Thursday, September 26, 2013

Dear Daughter Revisited

I am struggling.  This Mommy thing is going to end me.  







I wish for you:

That you occasionally (mostly) hate me.  It means I am doing my job as your parent instead of trying to be your friend.

Days of quiet, unending frustration because of your certain knowledge that you can do things so much better (and more correctly) than I.  It means you will be inspired to strive for greatness instead of drowning in the swamp of mediocrity of the majority.

Days of feeling morally superior to me for the thousands injustices you feel I have visited upon you.  It gives you the strength and desire to BE OF SUPERIOR CHARACTER.

That you FEEL the love I return to your glaring death rays.  Because you deserve to have someone who loves you at your worst as well as at your best.

Understanding that I respect your individuality when you close yourself up in your room and I don't constantly pester you....instead of thinking I don't care.

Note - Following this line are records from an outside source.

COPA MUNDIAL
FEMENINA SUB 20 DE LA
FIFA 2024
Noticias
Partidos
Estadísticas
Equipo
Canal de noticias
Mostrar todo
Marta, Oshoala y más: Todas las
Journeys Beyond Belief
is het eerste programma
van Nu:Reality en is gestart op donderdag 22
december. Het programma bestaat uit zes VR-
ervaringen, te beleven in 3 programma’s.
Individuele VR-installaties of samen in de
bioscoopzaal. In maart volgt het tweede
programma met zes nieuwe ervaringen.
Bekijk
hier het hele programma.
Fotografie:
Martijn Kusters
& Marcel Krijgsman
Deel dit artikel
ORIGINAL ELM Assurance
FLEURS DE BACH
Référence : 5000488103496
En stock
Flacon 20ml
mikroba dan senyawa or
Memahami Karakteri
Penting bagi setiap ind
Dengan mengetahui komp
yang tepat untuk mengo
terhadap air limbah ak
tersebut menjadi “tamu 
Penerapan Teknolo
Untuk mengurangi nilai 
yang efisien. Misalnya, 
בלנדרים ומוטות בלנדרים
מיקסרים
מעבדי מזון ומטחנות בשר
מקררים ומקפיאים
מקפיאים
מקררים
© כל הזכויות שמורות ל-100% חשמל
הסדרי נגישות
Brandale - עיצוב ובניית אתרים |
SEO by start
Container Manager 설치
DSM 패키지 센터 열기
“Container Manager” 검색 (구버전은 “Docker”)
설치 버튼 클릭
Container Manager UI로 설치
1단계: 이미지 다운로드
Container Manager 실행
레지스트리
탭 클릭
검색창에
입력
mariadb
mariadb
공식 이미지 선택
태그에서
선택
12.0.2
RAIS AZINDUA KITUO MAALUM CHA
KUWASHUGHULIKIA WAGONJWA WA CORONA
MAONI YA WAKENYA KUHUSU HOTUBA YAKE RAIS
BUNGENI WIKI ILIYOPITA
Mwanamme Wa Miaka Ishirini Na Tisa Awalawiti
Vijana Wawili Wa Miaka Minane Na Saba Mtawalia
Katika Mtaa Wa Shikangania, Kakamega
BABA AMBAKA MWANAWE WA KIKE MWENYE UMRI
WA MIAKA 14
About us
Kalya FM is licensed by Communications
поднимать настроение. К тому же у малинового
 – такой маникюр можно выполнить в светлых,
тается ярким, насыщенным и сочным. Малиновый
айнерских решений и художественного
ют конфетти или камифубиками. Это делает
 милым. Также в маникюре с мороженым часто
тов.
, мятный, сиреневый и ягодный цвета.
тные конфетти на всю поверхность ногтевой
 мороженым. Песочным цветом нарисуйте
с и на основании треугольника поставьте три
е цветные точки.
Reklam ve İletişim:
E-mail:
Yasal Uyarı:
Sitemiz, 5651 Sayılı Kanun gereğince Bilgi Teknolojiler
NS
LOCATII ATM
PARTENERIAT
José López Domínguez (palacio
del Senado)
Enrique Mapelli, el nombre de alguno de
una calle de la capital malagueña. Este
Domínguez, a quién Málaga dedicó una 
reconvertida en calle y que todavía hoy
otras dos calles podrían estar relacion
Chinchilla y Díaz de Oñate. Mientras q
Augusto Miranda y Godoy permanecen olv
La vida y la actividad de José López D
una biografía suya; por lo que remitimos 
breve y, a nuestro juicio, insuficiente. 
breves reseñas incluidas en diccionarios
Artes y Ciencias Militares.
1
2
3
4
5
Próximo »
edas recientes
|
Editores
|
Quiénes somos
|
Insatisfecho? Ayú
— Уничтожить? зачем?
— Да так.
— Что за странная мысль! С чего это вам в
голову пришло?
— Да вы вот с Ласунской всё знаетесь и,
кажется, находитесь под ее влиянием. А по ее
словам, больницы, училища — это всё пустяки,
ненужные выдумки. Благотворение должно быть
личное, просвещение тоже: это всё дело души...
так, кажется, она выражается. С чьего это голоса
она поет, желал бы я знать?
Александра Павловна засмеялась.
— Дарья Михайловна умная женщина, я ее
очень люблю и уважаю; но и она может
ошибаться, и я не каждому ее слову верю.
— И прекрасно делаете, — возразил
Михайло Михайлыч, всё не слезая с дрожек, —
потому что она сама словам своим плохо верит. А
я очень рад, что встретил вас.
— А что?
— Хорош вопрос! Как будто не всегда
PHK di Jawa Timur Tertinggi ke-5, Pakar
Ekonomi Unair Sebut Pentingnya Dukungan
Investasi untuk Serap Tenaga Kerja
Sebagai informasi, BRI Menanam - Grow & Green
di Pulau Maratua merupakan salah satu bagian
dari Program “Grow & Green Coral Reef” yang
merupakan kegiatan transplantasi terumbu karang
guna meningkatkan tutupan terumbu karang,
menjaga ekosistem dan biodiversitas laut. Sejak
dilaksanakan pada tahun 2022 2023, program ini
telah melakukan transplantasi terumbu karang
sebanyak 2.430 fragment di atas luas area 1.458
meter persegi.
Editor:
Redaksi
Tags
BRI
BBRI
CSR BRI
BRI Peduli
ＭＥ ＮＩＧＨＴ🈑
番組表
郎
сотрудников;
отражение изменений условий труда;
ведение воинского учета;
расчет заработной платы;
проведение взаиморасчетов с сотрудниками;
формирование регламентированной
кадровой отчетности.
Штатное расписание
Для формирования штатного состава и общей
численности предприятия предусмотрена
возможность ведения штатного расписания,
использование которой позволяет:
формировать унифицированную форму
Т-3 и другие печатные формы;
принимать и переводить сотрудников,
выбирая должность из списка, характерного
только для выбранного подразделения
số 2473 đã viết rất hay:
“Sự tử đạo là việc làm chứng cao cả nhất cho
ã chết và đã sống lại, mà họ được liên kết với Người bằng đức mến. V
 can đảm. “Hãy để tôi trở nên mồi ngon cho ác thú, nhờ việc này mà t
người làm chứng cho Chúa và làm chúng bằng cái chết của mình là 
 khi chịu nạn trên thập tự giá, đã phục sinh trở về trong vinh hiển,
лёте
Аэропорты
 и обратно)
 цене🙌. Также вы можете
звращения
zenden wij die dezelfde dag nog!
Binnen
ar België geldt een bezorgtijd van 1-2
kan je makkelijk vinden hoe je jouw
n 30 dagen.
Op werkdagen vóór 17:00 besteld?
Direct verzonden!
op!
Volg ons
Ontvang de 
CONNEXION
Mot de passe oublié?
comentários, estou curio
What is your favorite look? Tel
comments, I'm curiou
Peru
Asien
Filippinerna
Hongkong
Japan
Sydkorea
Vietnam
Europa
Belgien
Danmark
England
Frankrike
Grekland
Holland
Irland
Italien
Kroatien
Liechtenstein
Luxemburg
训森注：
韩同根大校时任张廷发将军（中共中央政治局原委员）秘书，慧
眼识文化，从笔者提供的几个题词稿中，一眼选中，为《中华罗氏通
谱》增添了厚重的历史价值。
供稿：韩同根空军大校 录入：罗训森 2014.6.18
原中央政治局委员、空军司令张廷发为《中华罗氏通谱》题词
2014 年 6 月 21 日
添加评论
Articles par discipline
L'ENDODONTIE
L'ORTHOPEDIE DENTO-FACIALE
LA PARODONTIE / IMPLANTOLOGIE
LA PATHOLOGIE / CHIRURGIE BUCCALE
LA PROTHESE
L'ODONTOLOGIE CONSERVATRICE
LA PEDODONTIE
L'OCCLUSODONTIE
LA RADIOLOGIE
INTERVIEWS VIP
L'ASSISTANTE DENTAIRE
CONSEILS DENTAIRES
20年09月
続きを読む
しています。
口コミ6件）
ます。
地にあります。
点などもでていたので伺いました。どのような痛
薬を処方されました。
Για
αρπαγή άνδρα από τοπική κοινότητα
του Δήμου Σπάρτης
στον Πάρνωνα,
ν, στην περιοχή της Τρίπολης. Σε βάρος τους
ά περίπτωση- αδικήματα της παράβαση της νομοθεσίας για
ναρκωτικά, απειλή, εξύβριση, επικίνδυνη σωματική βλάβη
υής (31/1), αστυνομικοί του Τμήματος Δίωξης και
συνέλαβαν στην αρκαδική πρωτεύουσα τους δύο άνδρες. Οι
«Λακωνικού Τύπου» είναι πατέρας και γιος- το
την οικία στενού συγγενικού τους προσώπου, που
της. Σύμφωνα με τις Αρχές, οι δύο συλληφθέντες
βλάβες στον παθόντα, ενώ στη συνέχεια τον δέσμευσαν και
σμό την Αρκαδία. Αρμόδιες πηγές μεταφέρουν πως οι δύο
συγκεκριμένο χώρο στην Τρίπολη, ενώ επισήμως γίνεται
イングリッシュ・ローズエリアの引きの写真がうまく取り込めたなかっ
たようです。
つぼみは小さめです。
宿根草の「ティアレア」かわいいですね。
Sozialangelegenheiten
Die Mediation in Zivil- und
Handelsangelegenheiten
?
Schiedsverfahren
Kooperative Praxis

Disappointments over things you will realize later didn't really matter and the wisdom to know what does.

Heartache at losing a boyfriend who really doesn't love you so you can find one who can teach you what love is really all about.

The victory of achievement that comes from putting all your best efforts into something, big or little, important or not, so you know the value of giving your best.  It's what will make you the leader of the pack and not a follower.

Most of all, I wish for you to know how much I love you.  Even though you are convinced that I don't.